Im SO glad u mentioned raccoon, I forgot to tell u guys about the raccoon that got into the breeders flyers I visited yesterday, I saw blood on floor, asked sup and he showed me that he had a glass window open for ventilation and it had like what looked to be a bottom of a bird cage covering the entire window BUT on the right hand side the entire height of the cage was a bit larger gap like I mean about an inch and a quarter wide ONLY but for the 2 foot tallness of the window it had enough FLEX that this bugger squeezed thru and killed all 30 birds. I could NOT believe that a **** could fit thru that so, I mean ANY space larger than 1 inch square a weasel or mink can get thru and any long space about that size a **** can SQUEEZE thru. UNBELIEVABLE, I tell ya I learn EVERY day.
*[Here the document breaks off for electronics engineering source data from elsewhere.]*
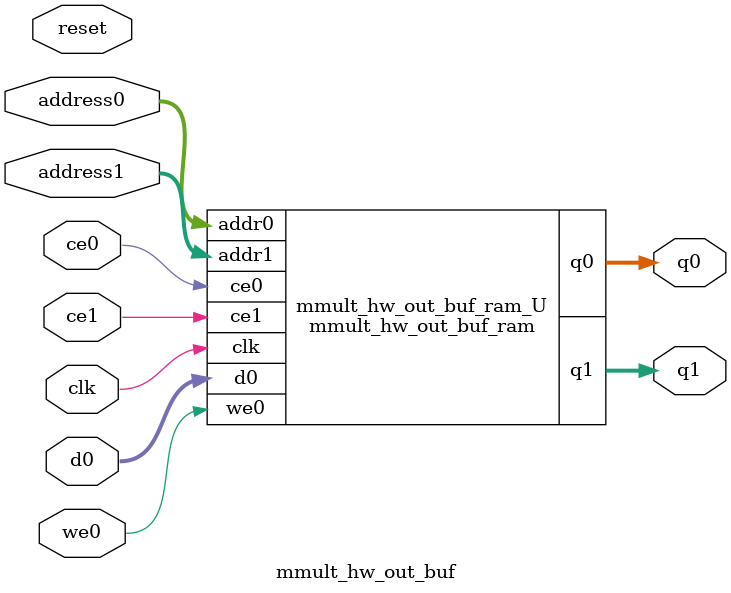
<source format=v>

`timescale 1 ns / 1 ps
module mmult_hw_out_buf_ram (addr0, ce0, d0, we0, q0, addr1, ce1, q1,  clk);

parameter DWIDTH = 32;
parameter AWIDTH = 12;
parameter MEM_SIZE = 2560;

input[AWIDTH-1:0] addr0;
input ce0;
input[DWIDTH-1:0] d0;
input we0;
output reg[DWIDTH-1:0] q0;
input[AWIDTH-1:0] addr1;
input ce1;
output reg[DWIDTH-1:0] q1;
input clk;

(* ram_style = "block" *)reg [DWIDTH-1:0] ram[0:MEM_SIZE-1];




always @(posedge clk)  
begin 
    if (ce0) 
    begin
        if (we0) 
        begin 
            ram[addr0] <= d0; 
            q0 <= d0;
        end 
        else 
            q0 <= ram[addr0];
    end
end


always @(posedge clk)  
begin 
    if (ce1) 
    begin
            q1 <= ram[addr1];
    end
end


endmodule


`timescale 1 ns / 1 ps
module mmult_hw_out_buf(
    reset,
    clk,
    address0,
    ce0,
    we0,
    d0,
    q0,
    address1,
    ce1,
    q1);

parameter DataWidth = 32'd32;
parameter AddressRange = 32'd2560;
parameter AddressWidth = 32'd12;
input reset;
input clk;
input[AddressWidth - 1:0] address0;
input ce0;
input we0;
input[DataWidth - 1:0] d0;
output[DataWidth - 1:0] q0;
input[AddressWidth - 1:0] address1;
input ce1;
output[DataWidth - 1:0] q1;



mmult_hw_out_buf_ram mmult_hw_out_buf_ram_U(
    .clk( clk ),
    .addr0( address0 ),
    .ce0( ce0 ),
    .d0( d0 ),
    .we0( we0 ),
    .q0( q0 ),
    .addr1( address1 ),
    .ce1( ce1 ),
    .q1( q1 ));

endmodule


</source>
Cage looks great, I would simply add a removeable clip on latch or bungee so that nothing like a cat or **** can mess with them in the daylight. I have a dog type clip on one and a locking u shaped lock slid in the other.


----------



## lg5555 (Aug 2, 2013)

*nest*

Heres an idea have the nest in their cage which serves as their sleeping cage. Then durning the day have the cage in the avairy with the door open. pigeons have adapted to movable lofts. i read pigeons live on the staten island ferry.


----------



## lg5555 (Aug 2, 2013)

http://books.google.com/books?id=9q...a=X&ei=l3d2VOOlJuPfsATckIKQDg&ved=0CC8Q6AEwAw


----------



## Jay3 (May 4, 2008)

Anything they can get in and out of, so can a predator. Rats are everywhere, and they kill birds.
Cages that are more wide than high are better for pigeons. Actually gives them more room.


----------



## PamperedPigeon (Sep 23, 2014)

Lg555...that's a great idea! Thank you!


----------